*What the task asks*
Give back every line of the material exactly. Skip the pictures.

*Dataset entries*
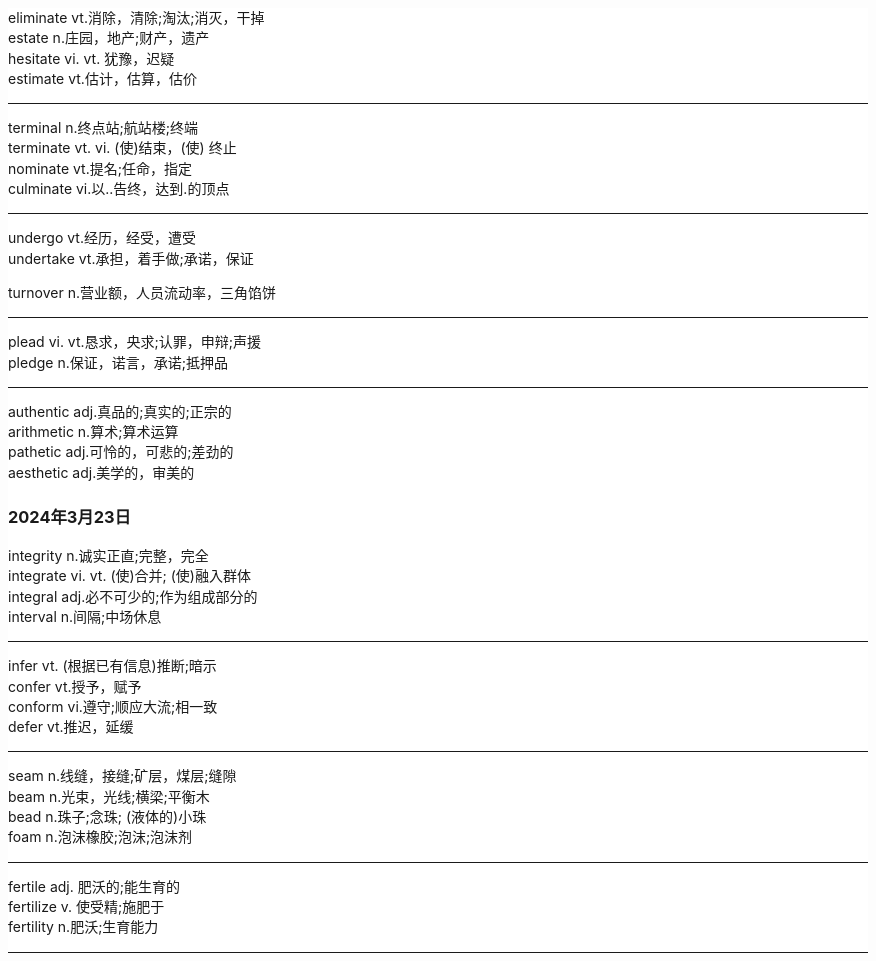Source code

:   
eliminate	vt.消除，清除;淘汰;消灭，干掉  
estate	n.庄园，地产;财产，遗产  
hesitate	vi. vt. 犹豫，迟疑  
estimate	vt.估计，估算，估价  
  
---  
  
terminal	n.终点站;航站楼;终端  
terminate	vt. vi. (使)结束，(使) 终止  
nominate	vt.提名;任命，指定  
culminate	vi.以..告终，达到.的顶点  
  
---  
  
undergo	vt.经历，经受，遭受  
undertake	vt.承担，着手做;承诺，保证  
  
turnover	n.营业额，人员流动率，三角馅饼  
  
---  
  
plead 	vi. vt.恳求，央求;认罪，申辩;声援  
pledge	n.保证，诺言，承诺;抵押品  
  
---  
  
authentic	adj.真品的;真实的;正宗的  
arithmetic	n.算术;算术运算  
pathetic	adj.可怜的，可悲的;差劲的  
aesthetic 	adj.美学的，审美的  
  
### 2024年3月23日  
  
integrity	n.诚实正直;完整，完全  
integrate	vi. vt. (使)合并; (使)融入群体  
integral	adj.必不可少的;作为组成部分的  
interval	n.间隔;中场休息  
  
---  
  
infer	vt. (根据已有信息)推断;暗示  
confer	vt.授予，赋予  
conform	vi.遵守;顺应大流;相一致  
defer	vt.推迟，延缓  
  
---  
  
seam	n.线缝，接缝;矿层，煤层;缝隙  
beam	n.光束，光线;横梁;平衡木  
bead	n.珠子;念珠; (液体的)小珠  
foam	n.泡沫橡胶;泡沫;泡沫剂  
  
---  
  
fertile 	adj. 肥沃的;能生育的  
fertilize 	v. 使受精;施肥于  
fertility 	n.肥沃;生育能力  
  
---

*Written answer*
Source code

:   
eliminate	vt.消除，清除;淘汰;消灭，干掉  
estate	n.庄园，地产;财产，遗产  
hesitate	vi. vt. 犹豫，迟疑  
estimate	vt.估计，估算，估价  
  
---  
  
terminal	n.终点站;航站楼;终端  
terminate	vt. vi. (使)结束，(使) 终止  
nominate	vt.提名;任命，指定  
culminate	vi.以..告终，达到.的顶点  
  
---  
  
undergo	vt.经历，经受，遭受  
undertake	vt.承担，着手做;承诺，保证  
  
turnover	n.营业额，人员流动率，三角馅饼  
  
---  
  
plead 	vi. vt.恳求，央求;认罪，申辩;声援  
pledge	n.保证，诺言，承诺;抵押品  
  
---  
  
authentic	adj.真品的;真实的;正宗的  
arithmetic	n.算术;算术运算  
pathetic	adj.可怜的，可悲的;差劲的  
aesthetic 	adj.美学的，审美的  
  
### 2024年3月23日  
  
integrity	n.诚实正直;完整，完全  
integrate	vi. vt. (使)合并; (使)融入群体  
integral	adj.必不可少的;作为组成部分的  
interval	n.间隔;中场休息  
  
---  
  
infer	vt. (根据已有信息)推断;暗示  
confer	vt.授予，赋予  
conform	vi.遵守;顺应大流;相一致  
defer	vt.推迟，延缓  
  
---  
  
seam	n.线缝，接缝;矿层，煤层;缝隙  
beam	n.光束，光线;横梁;平衡木  
bead	n.珠子;念珠; (液体的)小珠  
foam	n.泡沫橡胶;泡沫;泡沫剂  
  
---  
  
fertile 	adj. 肥沃的;能生育的  
fertilize 	v. 使受精;施肥于  
fertility 	n.肥沃;生育能力  
  
---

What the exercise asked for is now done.